Date of Award
Program or Major
Biochemistry and Molecular Biology
Doctor of Philosophy
This study was conducted to address the aggregation/opalescence relationship of an IgG 1 therapeutic antibody under a variety of conditions. The opalescence characteristics of three antibodies, Mab 1, 2 and 3, were examined as a function of salt dependence, protein concentration and temperature, using a variety of biophysical techniques. The high molecular weight species were initially identified using batch static and dynamic light scattering and separated by asymmetric flow field flow fractionation. When the salt dependence was examined, any structural changes were characterized using differential scanning calorimetry, circular dichroism and fluorescence, while the association state and temperature dependence was measured by viscometry. The resulting non-ideality was determined using multi-angle light scattering over a range of NaCl and protein concentration, and then used to assess the nature of the noncovalent association. In addition, the valence of the antibody therapeutics was directly measured using capillary electrophoresis and assessed as a predictive tool of non-ideal behavior.

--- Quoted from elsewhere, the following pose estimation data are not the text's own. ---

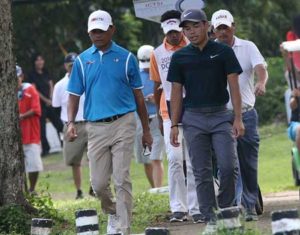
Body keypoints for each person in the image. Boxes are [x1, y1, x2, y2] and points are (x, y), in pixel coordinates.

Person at [66, 10, 152, 235]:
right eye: (93, 31)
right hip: (95, 126)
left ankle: (124, 228)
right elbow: (73, 95)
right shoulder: (83, 61)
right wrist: (70, 123)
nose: (97, 35)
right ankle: (112, 211)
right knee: (98, 184)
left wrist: (146, 131)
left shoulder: (126, 58)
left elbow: (139, 97)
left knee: (121, 177)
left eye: (102, 31)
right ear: (88, 33)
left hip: (124, 122)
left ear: (112, 29)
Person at [167, 9, 244, 231]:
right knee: (201, 171)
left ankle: (227, 209)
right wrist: (174, 124)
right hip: (193, 118)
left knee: (228, 166)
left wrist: (238, 118)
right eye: (186, 28)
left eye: (195, 26)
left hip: (221, 115)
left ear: (206, 25)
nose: (191, 32)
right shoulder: (179, 57)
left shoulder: (223, 52)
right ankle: (211, 218)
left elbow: (234, 87)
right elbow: (175, 93)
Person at [211, 9, 269, 221]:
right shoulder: (209, 51)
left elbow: (260, 67)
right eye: (219, 28)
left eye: (226, 27)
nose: (223, 32)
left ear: (233, 26)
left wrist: (261, 82)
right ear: (213, 30)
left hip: (247, 114)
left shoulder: (248, 46)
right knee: (230, 162)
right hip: (221, 116)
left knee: (248, 163)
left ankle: (250, 202)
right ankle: (239, 206)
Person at [150, 10, 202, 223]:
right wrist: (160, 116)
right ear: (164, 31)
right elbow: (156, 86)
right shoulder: (157, 53)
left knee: (192, 160)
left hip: (192, 108)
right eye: (169, 32)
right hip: (168, 111)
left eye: (176, 31)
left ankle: (196, 207)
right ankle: (178, 208)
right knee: (173, 159)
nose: (173, 36)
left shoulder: (193, 47)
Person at [52, 52, 93, 199]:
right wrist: (63, 127)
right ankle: (79, 191)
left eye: (75, 65)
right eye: (70, 65)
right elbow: (56, 108)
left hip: (90, 122)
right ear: (65, 66)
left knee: (94, 157)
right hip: (72, 124)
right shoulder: (60, 85)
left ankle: (93, 187)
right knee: (74, 161)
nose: (73, 68)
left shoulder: (88, 79)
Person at [135, 45, 165, 188]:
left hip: (158, 118)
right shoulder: (135, 75)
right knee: (146, 159)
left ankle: (159, 189)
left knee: (155, 158)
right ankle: (154, 189)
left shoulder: (162, 72)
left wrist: (158, 98)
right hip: (141, 121)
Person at [27, 54, 63, 156]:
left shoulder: (46, 72)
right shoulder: (31, 75)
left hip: (50, 103)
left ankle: (67, 142)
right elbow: (34, 90)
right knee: (42, 128)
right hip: (40, 104)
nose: (40, 62)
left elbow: (51, 85)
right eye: (37, 60)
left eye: (41, 60)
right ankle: (45, 150)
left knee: (59, 124)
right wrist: (45, 100)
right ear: (34, 62)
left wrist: (51, 98)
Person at [17, 65, 43, 193]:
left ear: (21, 77)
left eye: (17, 78)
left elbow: (36, 109)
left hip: (31, 134)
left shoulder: (30, 89)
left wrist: (20, 116)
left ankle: (32, 189)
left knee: (34, 165)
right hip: (15, 137)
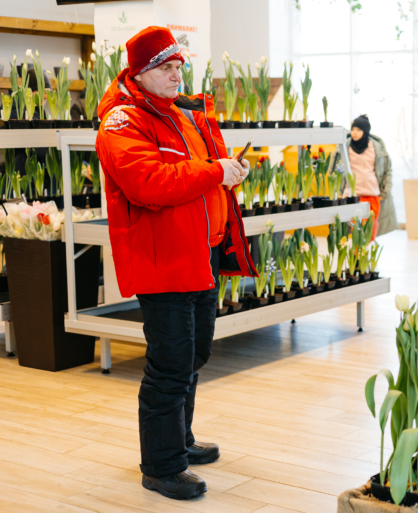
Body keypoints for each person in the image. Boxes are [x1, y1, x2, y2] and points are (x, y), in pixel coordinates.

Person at [95, 27, 256, 501]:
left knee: (195, 353)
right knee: (169, 364)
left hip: (198, 256)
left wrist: (227, 172)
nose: (176, 74)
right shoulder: (122, 123)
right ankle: (162, 466)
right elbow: (149, 182)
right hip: (163, 261)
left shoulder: (178, 116)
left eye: (179, 65)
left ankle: (179, 440)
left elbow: (200, 173)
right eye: (166, 68)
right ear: (141, 73)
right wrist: (214, 171)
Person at [340, 115, 397, 238]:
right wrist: (338, 191)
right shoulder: (345, 146)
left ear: (365, 131)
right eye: (353, 129)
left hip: (372, 195)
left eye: (358, 130)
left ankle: (363, 255)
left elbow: (387, 170)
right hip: (351, 195)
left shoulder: (376, 147)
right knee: (354, 232)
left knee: (370, 231)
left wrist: (385, 191)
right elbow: (336, 169)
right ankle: (356, 256)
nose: (354, 133)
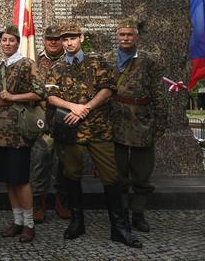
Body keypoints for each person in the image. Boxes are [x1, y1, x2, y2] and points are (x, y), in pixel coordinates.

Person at [46, 23, 141, 248]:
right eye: (64, 39)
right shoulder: (57, 67)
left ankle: (119, 228)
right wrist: (73, 107)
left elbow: (108, 89)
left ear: (81, 38)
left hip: (98, 128)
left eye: (72, 38)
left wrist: (86, 108)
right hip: (71, 130)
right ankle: (77, 222)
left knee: (111, 177)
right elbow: (50, 96)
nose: (68, 42)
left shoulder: (97, 62)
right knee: (72, 175)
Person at [104, 19, 167, 233]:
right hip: (117, 121)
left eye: (129, 35)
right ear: (117, 36)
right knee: (118, 173)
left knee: (141, 173)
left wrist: (160, 122)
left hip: (142, 121)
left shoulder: (149, 61)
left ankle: (138, 214)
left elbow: (158, 92)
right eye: (122, 35)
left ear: (136, 37)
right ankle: (121, 213)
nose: (125, 38)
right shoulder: (108, 60)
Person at [0, 25, 43, 243]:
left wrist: (13, 97)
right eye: (4, 40)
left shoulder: (27, 64)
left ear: (18, 42)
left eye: (11, 40)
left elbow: (40, 92)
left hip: (19, 131)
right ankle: (17, 221)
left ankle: (29, 224)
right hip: (0, 131)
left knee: (21, 180)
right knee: (9, 181)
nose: (7, 44)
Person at [31, 26, 71, 222]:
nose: (53, 42)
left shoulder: (70, 61)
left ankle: (62, 200)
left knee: (65, 164)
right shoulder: (35, 61)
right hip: (42, 120)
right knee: (40, 163)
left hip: (65, 120)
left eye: (57, 39)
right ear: (44, 40)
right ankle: (39, 203)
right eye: (50, 39)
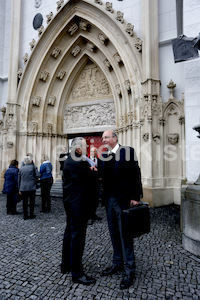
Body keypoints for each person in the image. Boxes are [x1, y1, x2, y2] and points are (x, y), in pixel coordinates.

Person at [99, 130, 143, 290]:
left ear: (115, 138)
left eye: (106, 137)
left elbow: (136, 174)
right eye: (102, 137)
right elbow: (103, 177)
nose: (103, 139)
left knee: (125, 235)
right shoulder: (104, 155)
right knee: (113, 233)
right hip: (109, 201)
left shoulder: (127, 151)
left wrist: (136, 196)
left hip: (124, 200)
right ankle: (117, 263)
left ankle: (129, 269)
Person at [61, 137, 97, 285]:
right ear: (78, 148)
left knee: (69, 233)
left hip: (70, 204)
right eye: (85, 145)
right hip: (79, 206)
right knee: (78, 238)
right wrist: (93, 172)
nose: (87, 146)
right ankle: (77, 273)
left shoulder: (69, 160)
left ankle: (66, 264)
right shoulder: (78, 163)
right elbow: (91, 179)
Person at [18, 155, 40, 220]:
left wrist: (19, 188)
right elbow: (38, 175)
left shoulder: (21, 168)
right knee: (32, 202)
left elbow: (19, 179)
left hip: (23, 187)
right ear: (31, 161)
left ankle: (25, 215)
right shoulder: (33, 167)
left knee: (24, 202)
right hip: (31, 187)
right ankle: (31, 214)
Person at [87, 146, 102, 225]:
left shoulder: (99, 161)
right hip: (89, 184)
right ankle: (89, 216)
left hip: (97, 183)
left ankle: (94, 214)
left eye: (95, 151)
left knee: (96, 200)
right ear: (90, 152)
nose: (94, 153)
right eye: (92, 151)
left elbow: (101, 170)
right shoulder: (86, 160)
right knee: (89, 200)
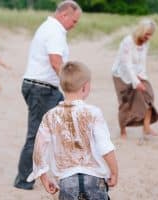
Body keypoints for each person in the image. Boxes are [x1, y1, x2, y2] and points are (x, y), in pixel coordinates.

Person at [14, 1, 82, 190]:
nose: (74, 26)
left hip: (43, 88)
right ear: (64, 15)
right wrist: (70, 87)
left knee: (68, 123)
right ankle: (23, 180)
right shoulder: (55, 30)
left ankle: (68, 171)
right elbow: (55, 61)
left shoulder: (51, 28)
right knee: (37, 135)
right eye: (74, 21)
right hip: (41, 89)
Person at [27, 61, 118, 200]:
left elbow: (38, 150)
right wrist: (114, 171)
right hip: (95, 179)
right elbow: (105, 147)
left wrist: (44, 178)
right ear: (85, 87)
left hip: (67, 182)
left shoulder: (50, 116)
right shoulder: (93, 113)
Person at [112, 19, 158, 141]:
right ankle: (123, 130)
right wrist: (136, 82)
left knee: (149, 97)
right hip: (121, 75)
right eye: (147, 34)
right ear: (141, 31)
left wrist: (142, 77)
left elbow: (142, 62)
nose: (148, 37)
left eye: (151, 35)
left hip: (138, 74)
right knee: (126, 103)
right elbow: (127, 64)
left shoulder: (145, 43)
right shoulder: (128, 41)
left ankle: (146, 127)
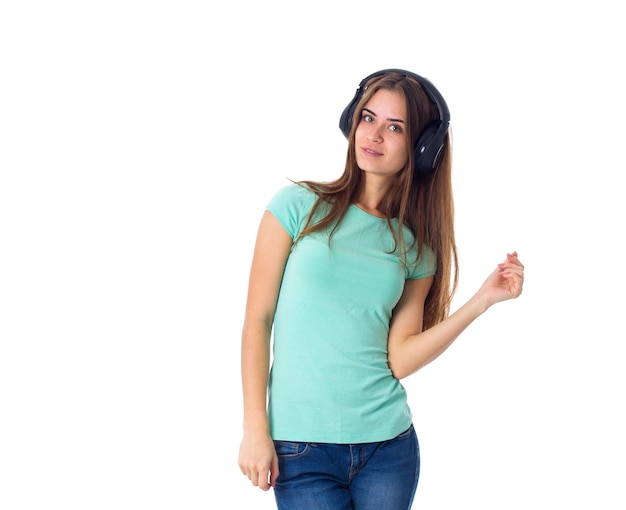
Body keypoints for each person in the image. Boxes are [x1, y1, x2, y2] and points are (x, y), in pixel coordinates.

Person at [238, 68, 524, 510]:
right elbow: (258, 320)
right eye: (368, 118)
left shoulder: (415, 249)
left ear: (422, 149)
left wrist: (482, 301)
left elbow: (401, 359)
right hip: (300, 449)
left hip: (387, 450)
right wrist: (255, 427)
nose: (374, 135)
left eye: (395, 127)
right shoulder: (295, 207)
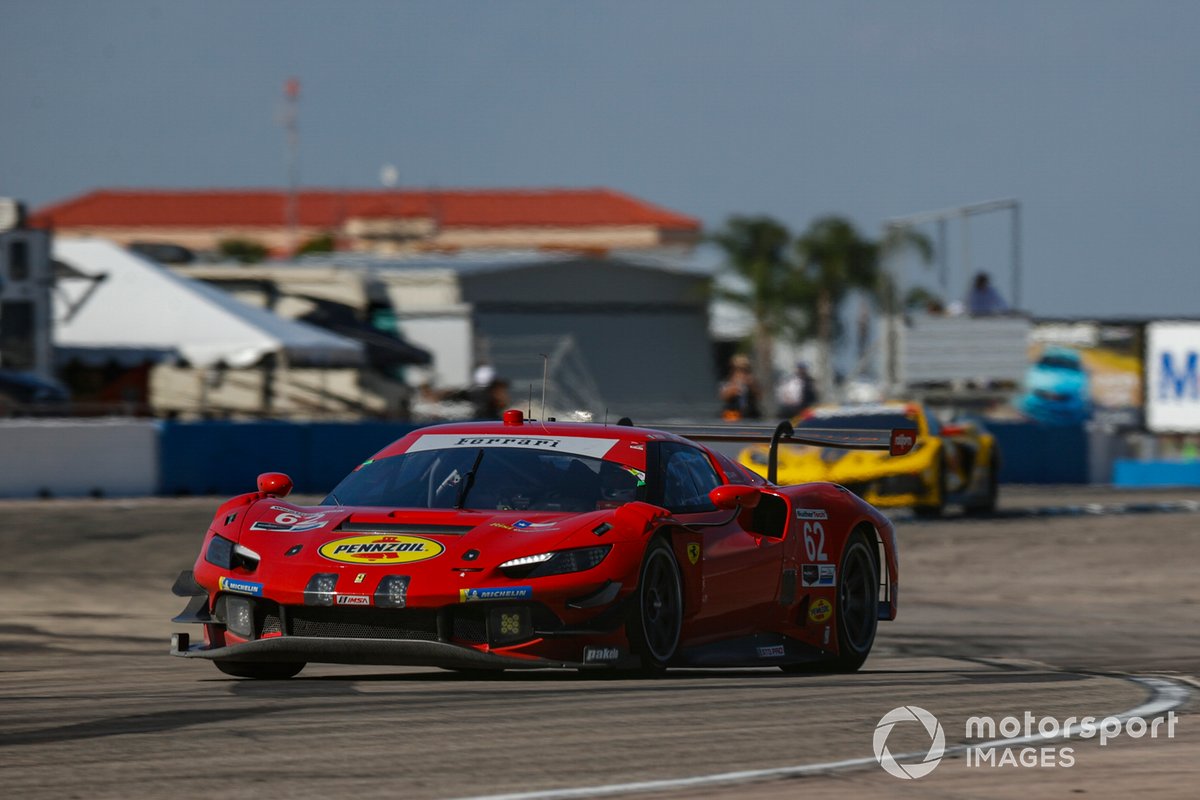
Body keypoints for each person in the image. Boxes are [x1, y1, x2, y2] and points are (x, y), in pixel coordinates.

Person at [718, 354, 761, 421]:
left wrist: (751, 385)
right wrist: (735, 386)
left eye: (744, 369)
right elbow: (724, 396)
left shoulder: (751, 381)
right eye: (738, 369)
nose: (742, 372)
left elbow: (759, 396)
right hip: (733, 414)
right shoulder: (728, 381)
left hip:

The antibody that exhibited the highest degree of opalescence, and therefore was the main focus of the study, was Mab 1, with Mab 3 exhibiting a lower degree of opalescence and Mab 2 acting as a control. The results suggest that the opalescence phenomenon of Mab 1 was due to a salt induced non-mass-action driven self-association which is mainly entropic in origin and is driven predominantly by NaCl. The intermolecular interactions appear to be facilitated by enhanced flexibility of Fc region and the independent Fab folding domain on Mab 1. The opalescence phenomenon also appears to be a relatively small fraction of discrete HMW material which is freely reversible and results in a liquid-liquid or liquid-solid phase transition which is either clear or cloudy depending on A2. Finally, it was determined that there is a discrepancy between the measured and calculated valence of the IgG1 antibodies in the study and this may be used as a predictive tool of non-ideal behavior. Together, this information was used to propose a model of the opalescence phenomenon of Mab 1 based on an electrostatic interaction involving mainly the CDR region on the Fab.
Champagne, John C., ""Chasing a ghost": Addressing the opalescence/aggregation relationship of an IgG 1 antibody" (2009). Doctoral Dissertations. 469.